Classes of gene networks capable of pattern formation and their resulting patterns in 2D.

The first column depicts simple examples of each class of gene network topology capable of non-trivial pattern transformation. The upper row shows the three initial patterns. Intermediate panels show each type of possible resulting pattern arising from each combination of initial pattern and gene network topologies. In the case of spike and spike-homogeneous initial patterns, the resulting patterns correspond to the revolution of the patterns in Figure 8 around the center of the spike given the radial symmetry of equation (1) and the spike. In homogeneous-with-noise initial patterns, the white noise breaks such symmetry. In the case of Turing networks acting on homogeneous-with-noise initial pattern other types of periodical resulting patterns (e.g., dots or stripes) have been reported in the literature (Murray, 2002). Network colors and shapes as in Figure 8, Simulations were run using a Forward-Euler algorithm on the Maini-Miura model for f (see S6 in SI for parameter values).

Peak addition and subtraction in the resulting pattern of downstream gene products from hierarchic gene networks.

The most upper row shows an idealized pattern of a gene product i with several concentration peaks. The middle row that of another gene product, j, with several concentration peaks. In (A) both gene products positively regulate the same gene product, k. As a result gene product k has concentration peaks either i or j have them. In (B), instead, j inhibits k while i activates it. (C) shows an example network in which the pattern of two gene products, 4 and 5, are effectively added into that of gene product 6. (D) shows and example gene network in which the patterns of gene products 4 is effectively subtracted from that of gene product 5 to give rise to the pattern of gene product 6. Simulations were run using a Forward-Euler algorithm on the Maini-Miura model for f (see S6 in SI for parameter values).

Variational properties of the diamond H network.

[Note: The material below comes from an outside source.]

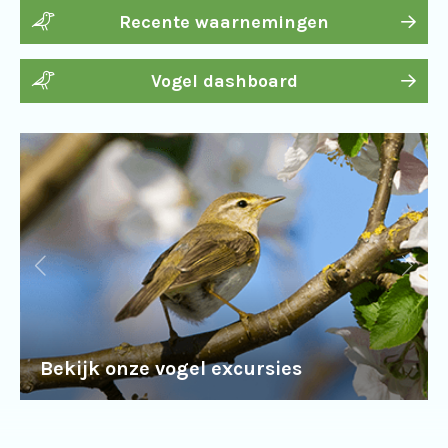
Recente waarnemingen
Vogel dashboard
Bekijk onze vogel excursies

(A) Diamond H network (see S4 in SI). Network colors and shapes as in Figures 2 and 4. (B) Initial pattern in gene product 1. (C-D) The resulting patterns consist in two symmetric peaks around the initial spike. The height (C) and position (D) of such peaks can be independently modified by tuning the model parameters. Peak height can be varied by changing a single parameter, that is the activation of gene product 5 by gene product 4 (i.e. J54). To change the position of the peak while peaking its height constant (D) two parameters need to be changed at the same time, the diffusion coefficient of extracellular signal and the activation of gene product 5 by gene product 4. Just changing the diffusion coefficient the position of the peaks will vary but so will their height. Simulations were run using a Forward-Euler algorithm on the Maini-Miura model for f (see S6 in SI for parameter values).

The combinations of hierarchical, over-Turing and Turing networks are and their resulting patterns.

The first row depicts simple examples of each class of gene network topology acting as the upstream subnetwork of the combination in series. The first column shows simple examples of each the same gene network topologies acting as the downstream subnetwork of an in series combination. Intermediate panels show each type of possible resulting pattern arising from a spike-homogeneous initial pattern from each combination. Note that all pattern transformations are non-trivial. Network colors and shapes as in Figure 2. Dashed arrows represent the different, and strictly non-linear, regulations in the H0 networks. P stands for the gene product plotted as resulting pattern while I stands for the gene product in the initial pattern. Simulations were run using a Forward-Euler algorithm on the Maini-Miura model for f (see S6 in SI for parameter values).

Variational properties of the gene network topologies capable of pattern transformation.

Network colors and shapes as in Figures 2 and 4.